Artikel 32

Print this page

  weegschaal.png

 

1. Wanneer met betrekking tot hetzelfde ingeschreven Gemeenschapsmodel verscheidene vorderingen tot nietigverklaring zijn ingediend, kan het Bureau deze met het oog op de behandeling voegen.

Het Bureau kan nadien anders besluiten.

 

2. Wanneer uit het vooronderzoek van een of meer vorderingen blijkt dat het ingeschreven Gemeenschapsmodel mogelijk nietig is, kan het Bureau de andere procedures tot nietigverklaring opschorten.
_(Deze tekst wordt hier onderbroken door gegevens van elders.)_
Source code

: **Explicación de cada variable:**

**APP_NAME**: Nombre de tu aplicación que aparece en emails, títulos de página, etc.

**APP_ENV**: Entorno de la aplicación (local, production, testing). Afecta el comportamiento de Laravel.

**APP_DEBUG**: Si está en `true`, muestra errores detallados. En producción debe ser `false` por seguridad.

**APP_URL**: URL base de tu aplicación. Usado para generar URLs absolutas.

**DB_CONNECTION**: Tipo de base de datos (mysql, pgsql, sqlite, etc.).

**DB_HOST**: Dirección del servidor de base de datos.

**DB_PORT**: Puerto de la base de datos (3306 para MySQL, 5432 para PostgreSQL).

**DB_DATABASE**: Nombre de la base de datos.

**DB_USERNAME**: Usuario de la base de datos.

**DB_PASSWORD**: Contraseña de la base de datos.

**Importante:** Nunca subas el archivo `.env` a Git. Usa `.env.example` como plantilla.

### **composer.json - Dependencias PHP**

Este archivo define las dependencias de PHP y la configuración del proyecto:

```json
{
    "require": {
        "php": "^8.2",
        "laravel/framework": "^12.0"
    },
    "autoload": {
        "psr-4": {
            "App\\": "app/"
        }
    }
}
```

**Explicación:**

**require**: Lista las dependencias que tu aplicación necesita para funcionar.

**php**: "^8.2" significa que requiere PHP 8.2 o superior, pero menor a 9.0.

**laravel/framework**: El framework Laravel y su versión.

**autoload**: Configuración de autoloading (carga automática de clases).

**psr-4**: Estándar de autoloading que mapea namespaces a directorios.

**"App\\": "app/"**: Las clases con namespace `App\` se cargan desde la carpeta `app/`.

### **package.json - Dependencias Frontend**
Het Bureau stelt de resterende verzoekers in kennis van elke relevante beslissing die wordt genomen in de procedures die worden voortgezet.

 

3. Wanneer definitief beslist is het model nietig te verklaren, worden de vorderingen ten aanzien waarvan een beslissing overeenkomstig lid 2 is opgeschort, geacht te zijn behandeld; de desbetreffende verzoekers worden daarvan in kennis gesteld. In dat geval wordt de procedure geacht voor de toepassing van artikel 70, lid 4, van Verordening (EG) nr. 6/2002 zonder voorwerp te zijn geraakt.

 

4. Het Bureau betaalt 50 % van de in artikel 52, lid 2, van Verordening (EG) nr. 6/2002 bedoelde taks voor nietigverklaring terug aan elke verzoeker wiens vordering overeenkomstig de leden 1, 2 en 3 van het onderhavige artikel wordt geacht te zijn behandeld.